Les salariés sollicitent le paiement de rappels de salaire et de dommages et intérêts en indemnisation
de la perte de salaire consécutive à la diminution de leur temps de nuit. La modification des horaires de
travail est abusive car le passage d’un horaire de nuit à un horaire de jour constitue une modification du
contrat de travail requérant l’accord des salariés et non pas seulement une modification des conditions
de travail.
L’employeur prétend que sa décision de modifier les horaires a été prise sous la pression des salariés en
horaire de jour lesquels voulaient bénéficier des conditions financières plus favorables apportées par le
travail de nuit.
Le contrat de travail prévoit que les salariés peuvent occuper un poste de jour ou de nuit, de sorte que
la modification des horaires n’est pas abusive.

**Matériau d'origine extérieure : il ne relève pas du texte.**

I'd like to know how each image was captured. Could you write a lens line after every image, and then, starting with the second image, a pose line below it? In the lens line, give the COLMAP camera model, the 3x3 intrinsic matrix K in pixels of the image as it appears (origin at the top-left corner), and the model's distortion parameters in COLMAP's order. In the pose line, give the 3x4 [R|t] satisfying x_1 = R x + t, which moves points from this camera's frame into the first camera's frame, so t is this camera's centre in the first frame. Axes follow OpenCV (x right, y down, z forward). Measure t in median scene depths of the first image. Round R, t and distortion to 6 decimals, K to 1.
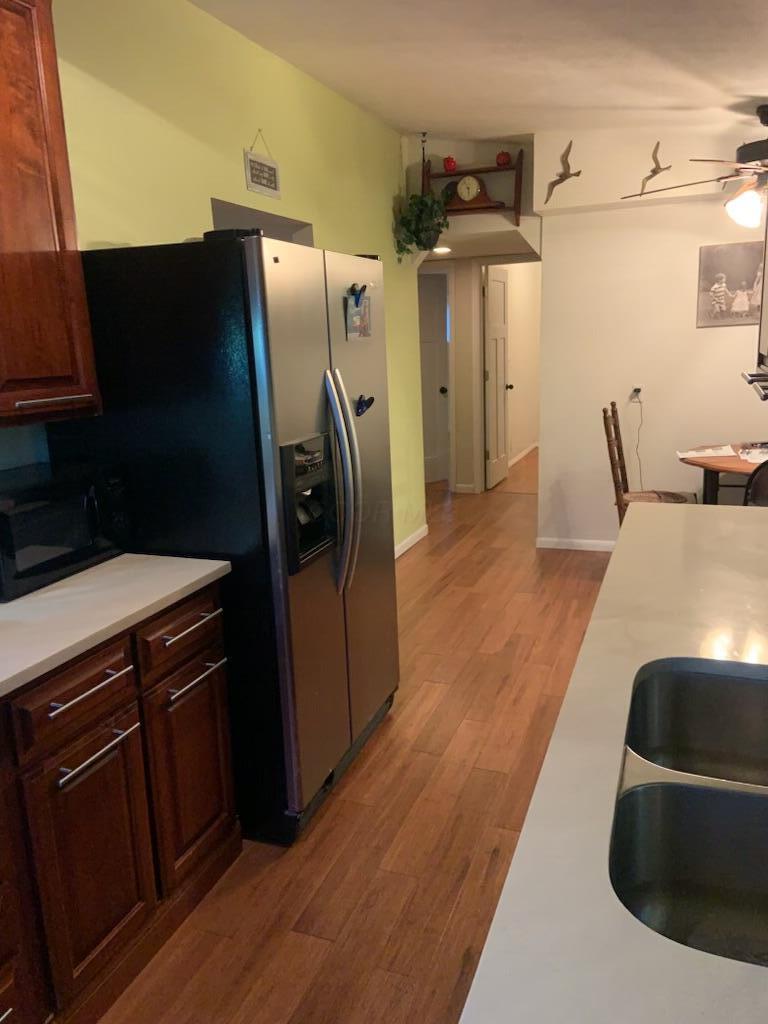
lens RADIAL K [[769.3, 0, 384.0], [0, 769.3, 512.0], [0, 0, 1]] dist [0.105500, -0.125717]
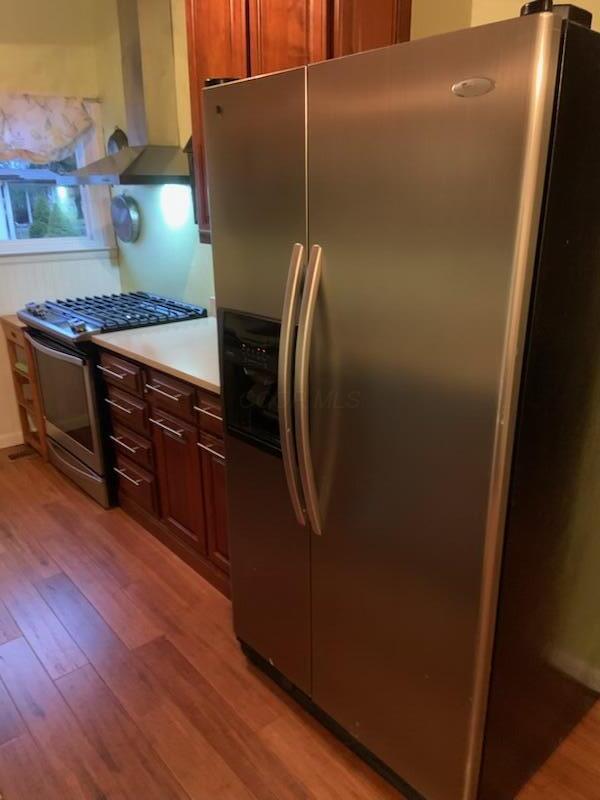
lens RADIAL K [[601.0, 0, 300.0], [0, 601.0, 400.0], [0, 0, 1]] dist [0.105500, -0.125717]
pose [[-0.467903, 0.323996, -0.822249, 0.565981], [-0.160215, 0.883866, 0.439446, -0.378950], [0.869136, 0.337354, -0.361655, 1.570866]]
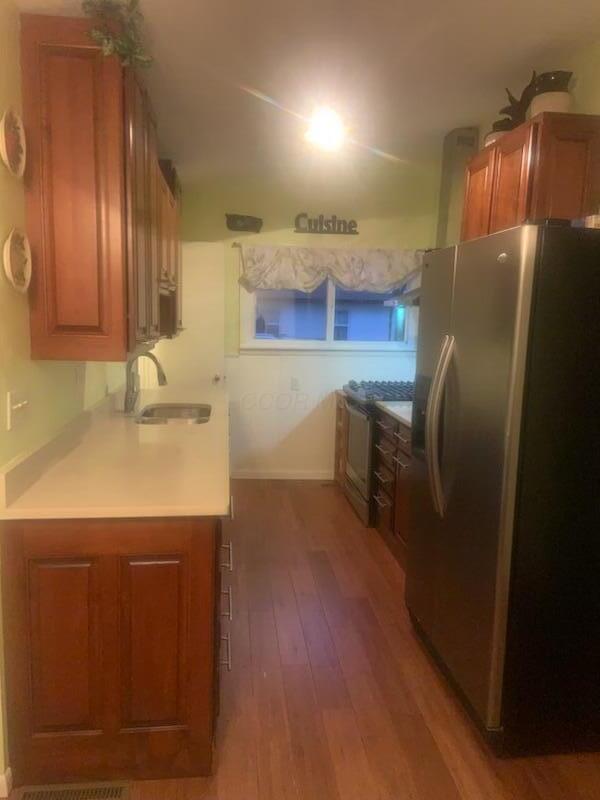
lens RADIAL K [[601.0, 0, 300.0], [0, 601.0, 400.0], [0, 0, 1]] dist [0.105500, -0.125717]
pose [[-0.886130, 0.079189, -0.456622, 0.802418], [-0.089439, 0.937548, 0.336162, -0.514903], [0.454725, 0.338723, -0.823706, 2.309617]]
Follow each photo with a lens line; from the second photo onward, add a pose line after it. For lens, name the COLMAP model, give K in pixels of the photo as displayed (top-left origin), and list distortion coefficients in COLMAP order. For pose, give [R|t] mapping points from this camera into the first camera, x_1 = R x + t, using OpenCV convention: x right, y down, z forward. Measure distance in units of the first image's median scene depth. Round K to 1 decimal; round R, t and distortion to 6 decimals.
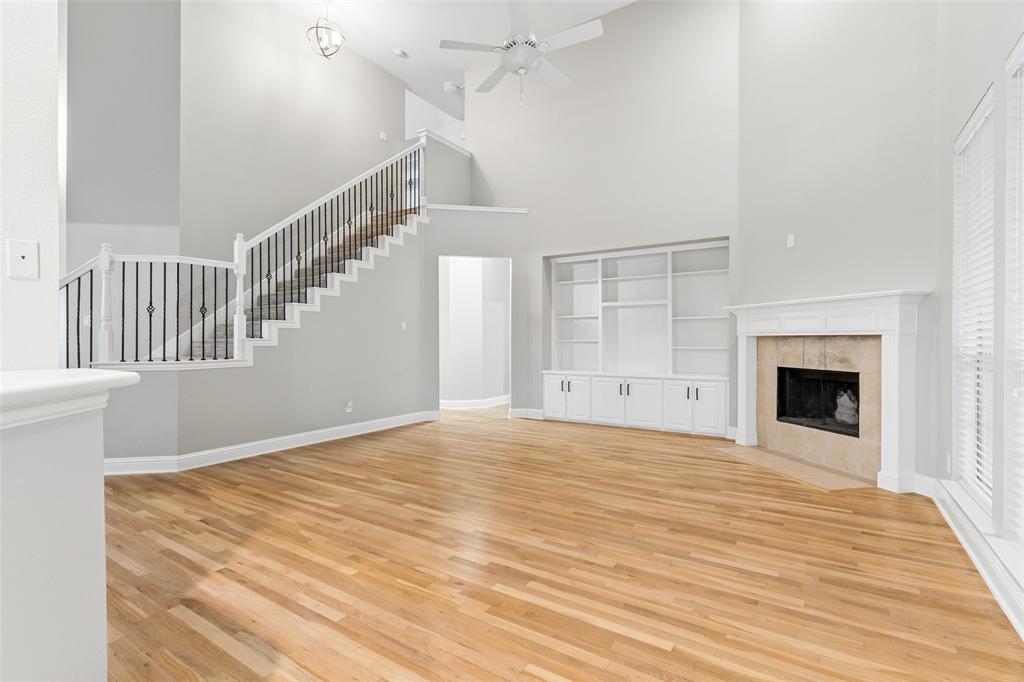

4) Problématique juridique
Le passage d’un horaire de nuit à un horaire de jour constitue t il une modification du contrat de travail
nécessitant l’accord exprès du salarié en présence d’une clause contractuelle ?

5) Réponse en droit
Le passage d’un horaire de nuit à un horaire de jour constitue une modification du contrat malgré la pré-
sence de cette clause contractuelle et nécessite l’accord du salarié.

6) Réponse en l’espèce
La Cour de Cassation fait droit aux demandes des salariés en leurs demandes relatives au paiement de
rappels de salaire et de dommages et intérêts en indemnisation de la perte de rémunération consécutive
à la diminution de leur temps de travail de nuit.
Le passage d’un horaire de nuit en horaire de jour constituait une modification du contrat de travail
requérant l’accord préalable des salariés.